La cineasta francese riesce a disegnare le linee di un pericolosissimo “gioco” di coppie che non ha paura di mostrare
Non è dunque la prima volta e non sarà di certo l’ultima nella quale si parla e si mostra una relazione intergenerazionale, la stessa Breillat lo aveva già fatto in passato. Ecco perché se un tempo era un tabù, adesso non lo è più viste il numero di opere che negli anni si sono fatte carico di un tema così controverso: Unfaithful di Adrian Lyne, piuttosto che Il diavolo in corpo di Marco Bellocchio (dal romanzo omonimo di Raymond Radiguet), La donna della luna di Vito Zagarrio o al più recente Chéri di Stephen Frears. L’approccio della Breillat alla materia in questione, nonostante i dieci anni lontani dalle scene e dagli schermi, è rimasto quindi lo stesso, poiché indirizzato più alla poesia che al realismo vero e proprio al fine di tenere il plot e i personaggi che lo animano il più lontano possibile da affermazioni e dinamiche stereotipate e moralistiche. La cineasta francese riesce a disegnare le linee di un pericolosissimo “gioco” di coppie che non ha paura di mostrare, con scene caldissime che alzano la temperatura di un dramma domestico fortemente erotico destinato a sfociare in un thriller morboso e nella tragedia. L’autrice, alla pari dei bravissimi interpreti (su tutti una sempre all’altezza ed efficace Léa Drucker), non si tira indietro nelle parti più incandescenti dove il sesso esplicito tra una donna adulta e un adolescente irrompe sullo schermo. La cinepresa va via via a diminuire le distanze tra l’apparato filmico e i corpi raffigurati sino ad azzerarle, raggiungendo una vicinanza tale da invadere l’intimità e diventare parte integrante di essa. In questo modo si assiste ad afflati e amplessi in una specie di ménage à trois che coinvolge i personaggi e lo spettatore. Questa è una caratteristica fondamentale e fondate dello stile e nella poetica della Breillat, che senza troppi pudori e grandissima naturalezza continua a raccontare la sessualità come pochi.

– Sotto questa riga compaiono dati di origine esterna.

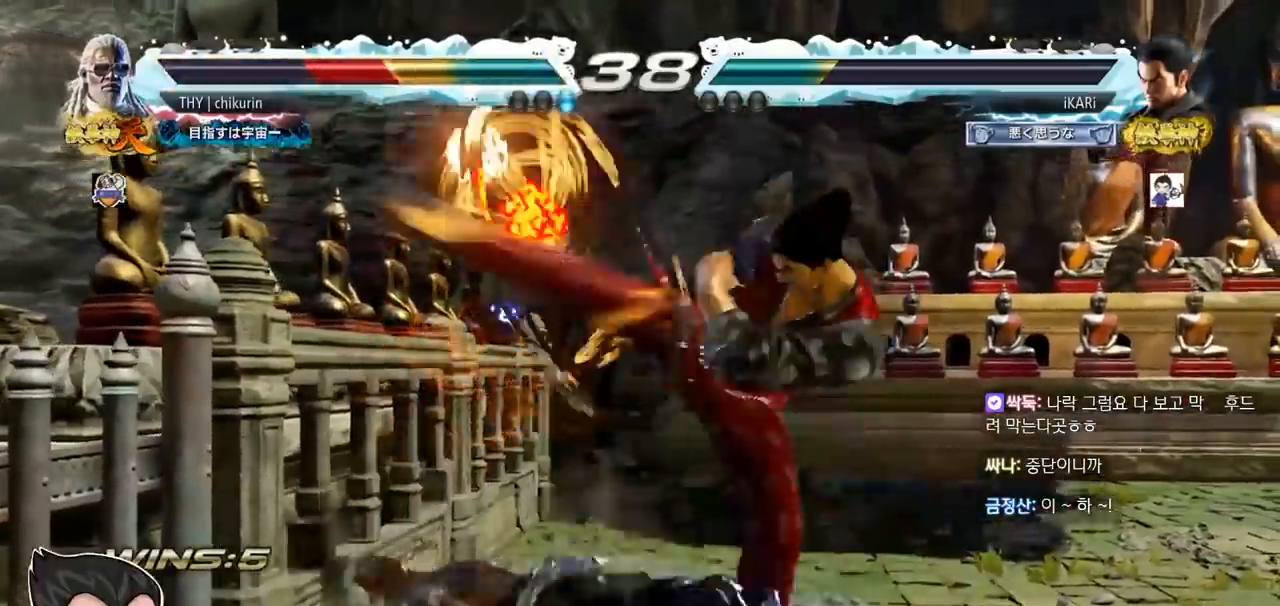
{"buttons": [], "left_stick": "left", "events": [[84, "TRIANGLE", "up"], [434, "left_stick", "left"]]}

Ancora un’estate: valutazione e conclusione
La sessualità intergenerazionale al centro del nuovo film di Catherine Breillat, che trovando affinità elettive narrative e tematiche con la pellicola danese Queen of Hearts decide di farne un remake. Fedele al racconto nativo, ma rimodellando la figura della protagonista, la regista francese mette la sua firma su dramma familiare a sfondo erotico che sfocia prima nel thriller e poi nella tragedia. Il risultato è un’opera che vive di sussulti, morbosa al punto giusto ma discontinua nel flusso emotivo. Confezione ruvida e bravissimi interpreti, a cominciare dalla sempre convincente Léa Drucker fanno il resto.